Midtarsal Ligamentous Contracture: Equinus
Equinus: inability of the ankle joint to dorsiflex sufficiently, contributes to a wide variety of other foot diagnoses
Cause:
- Achilles tendon tightness
Presentation:
- limited ROM, inability to bend properly at the ankle
- calf cramping
- pain
Special Tests:
Silfverskoid Test: full knee extension, with the subtalar joint in neutral, supinate the forefoot, dorsiflex the foot and measure the angle of dorsiflexion at the ankle. Repeat the test with the knee in 90 degree flexion.
if there is less dorsiflexion when the knee is extended, this indicates a gastroc equinus. if there is limited dorsiflexion during both knee extension and knee flexion, it could indicate a soleal equinus or an osseous block. A soft, spongey end range indicates a contracture, a hard end signifies a bony block.
Imaging:
Radigraph, help rule out other diagnoses.
Treatment:
Conservative treatment includes: night splints, heel lifts, orthotics, and PT to reduce tightness. Surgical intervention in the form of an Endoscopic Gastrocnemius Resection (EGR) is a minimally invasive option that is usually very successful in the treatment of Equinus deformity.

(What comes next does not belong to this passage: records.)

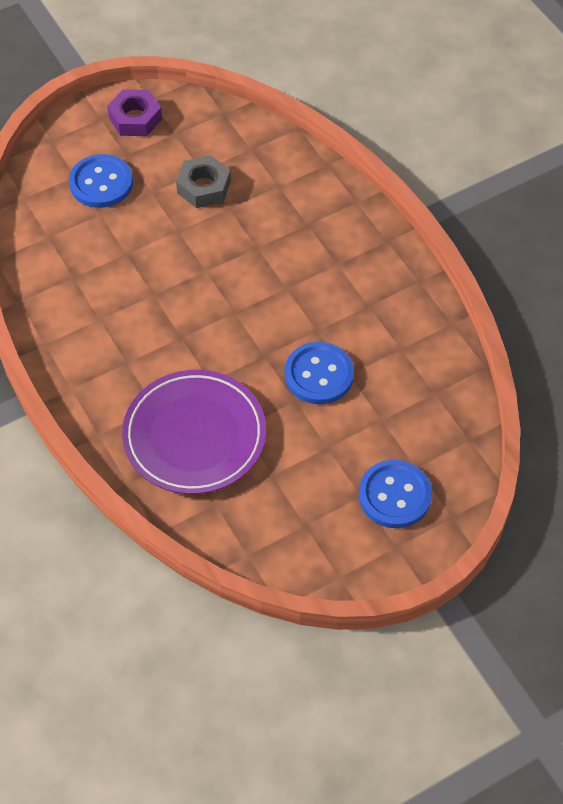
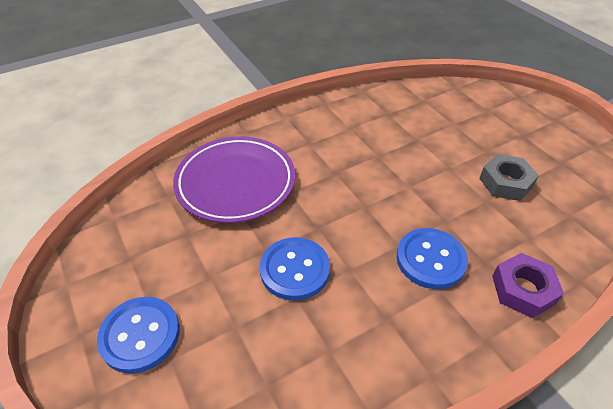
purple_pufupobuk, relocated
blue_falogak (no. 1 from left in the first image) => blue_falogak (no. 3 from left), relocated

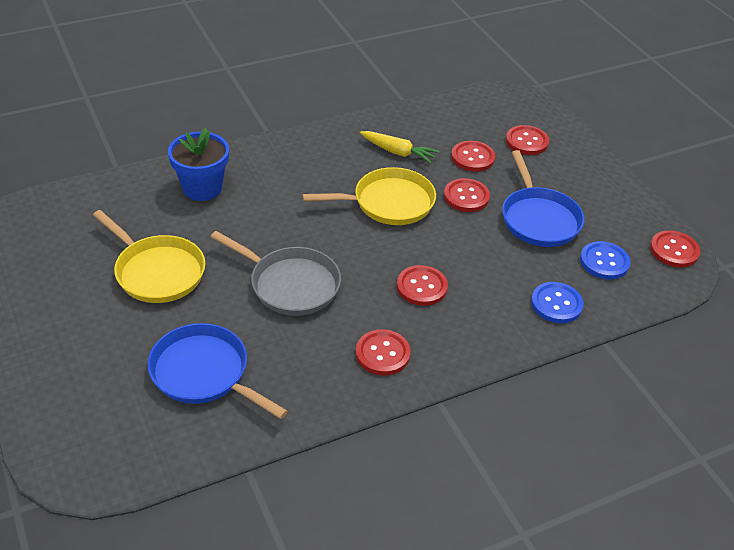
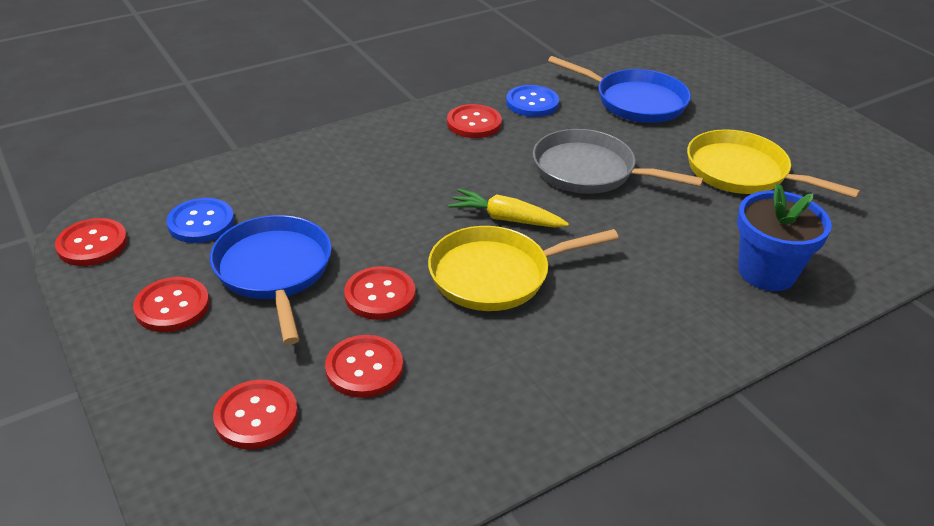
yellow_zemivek, relocated
red_falogak (no. 2 from left), relocated
blue_falogak (no. 1 from left in the first image) => blue_falogak (no. 2 from left), relocated

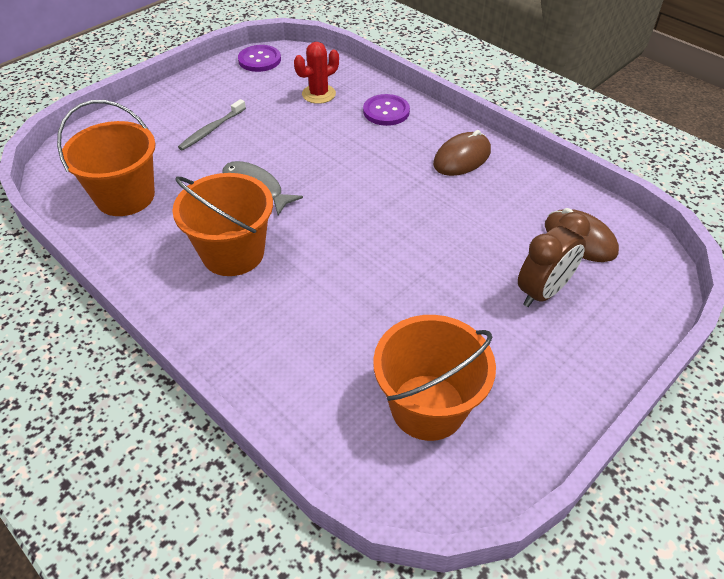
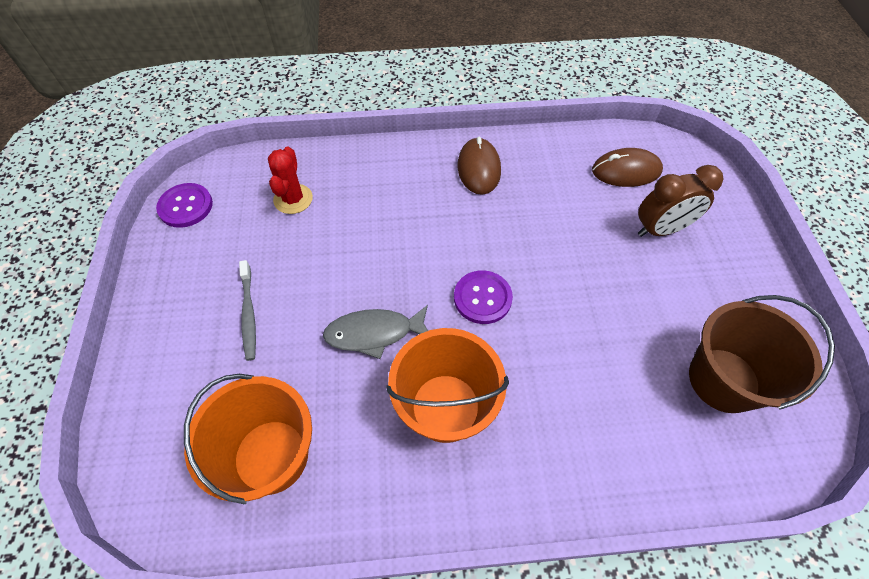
purple_falogak (no. 2 from left), relocated
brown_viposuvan, 75 degrees clockwise
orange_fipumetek (no. 3 from left) => brown_fipumetek

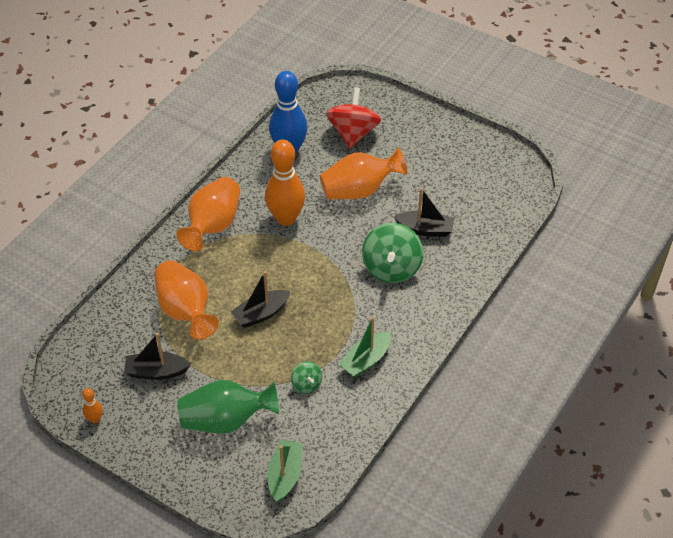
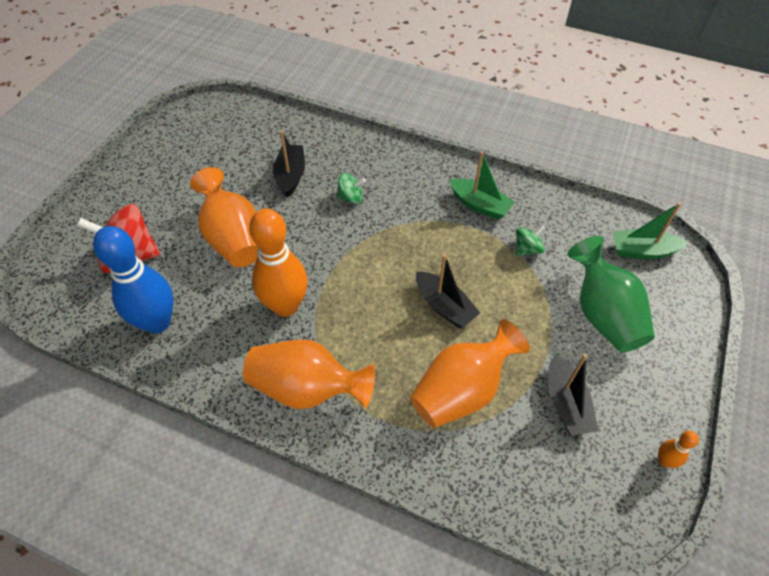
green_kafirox (no. 2 from left in the first image) => green_kafirox (no. 1 from left), x0.50

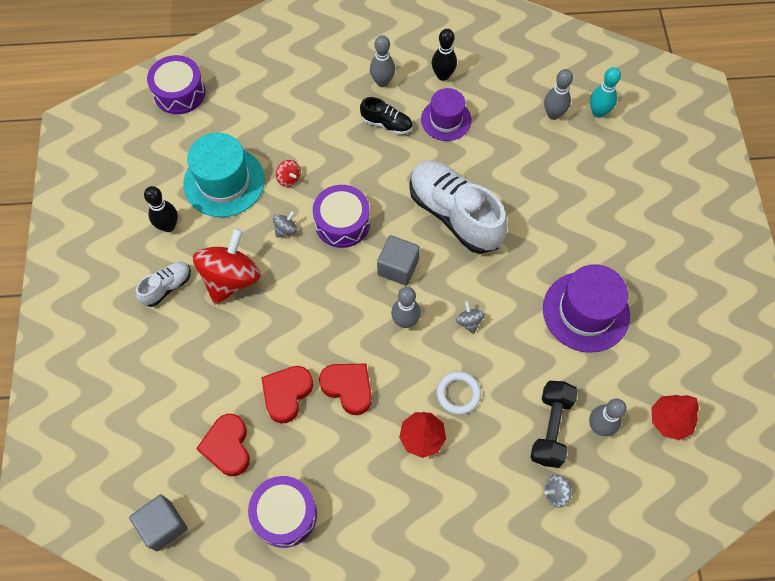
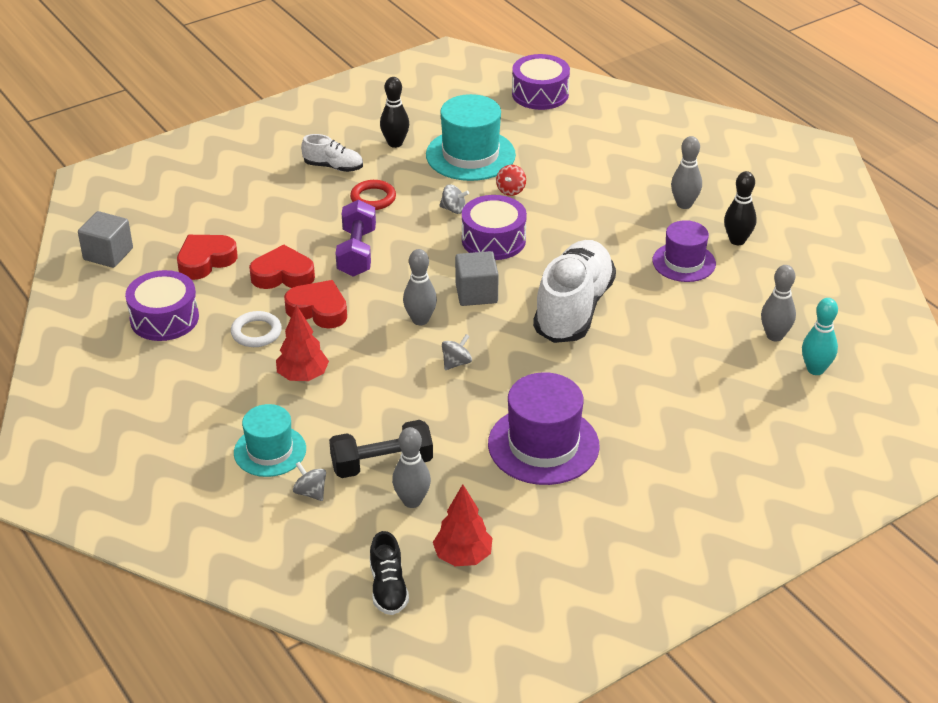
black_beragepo, relocated
red_kafirox (no. 1 from left) => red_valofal
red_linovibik (no. 3 from left), 75 degrees counterclockwise
white_valofal, relocated
nothing => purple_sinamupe
nothing => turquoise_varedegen (no. 1 from left)

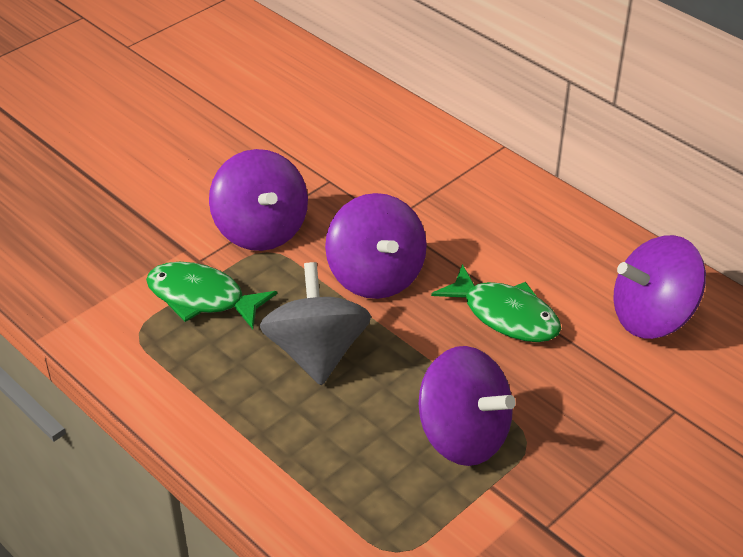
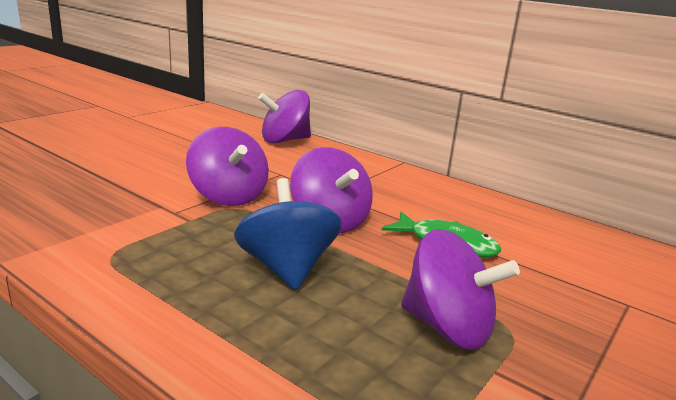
purple_kafirox (no. 4 from left in the first image) => purple_kafirox (no. 2 from left), relocated
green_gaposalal (no. 1 from left) => nothing
grey_kafirox => blue_kafirox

Midtarsal Subacute Arthritis
Arthritis is a degenerative joint condition.
Cause:
- trauma
- flatfoot deformity
Presentation:
- dull pain, discomfort, increased with walking
- insidious onset
- tender, bony prominences
- limp
- unilateral in middle aged adults
- bilateral in adolescence
Special Tests:
Piano Key Test: stabilize midfoot, while applying a dorsal stress to the distal metatarsal
Treatment:
Conservative treatment includes: modified rest and relief from weight-bearing, strapping the joints in varus and supination, and tilting the heel in varus position with a medial wedge.
Midtarsal Strain
Chopart’s Joint: talonavicular joint and the calcaneocuboid joint
Ligaments Involved:
Dorsal Calcaneocuboid Ligament (CL): joins the calcaneus and cuboid on the superior foot
Bifurcate Ligament (BL): Y shaped ligament consisting of 2 parts (calcaneonavicular and calcaneocuboid).
Cause:
- more common in running and jumping sports
- increased risk in people with fallen arches
CL Presentation:
- pain and swelling on external and superior region
- pain upon foot inversion
BL Presentation:
- pain on external region
- pain upon plantar flexion and supination
Treatment:
Taping/bracing, NSAIDs, orthotics, steroid injections, immobilization are all conservative treatment options. If conservative treatment fails, surgery may be required.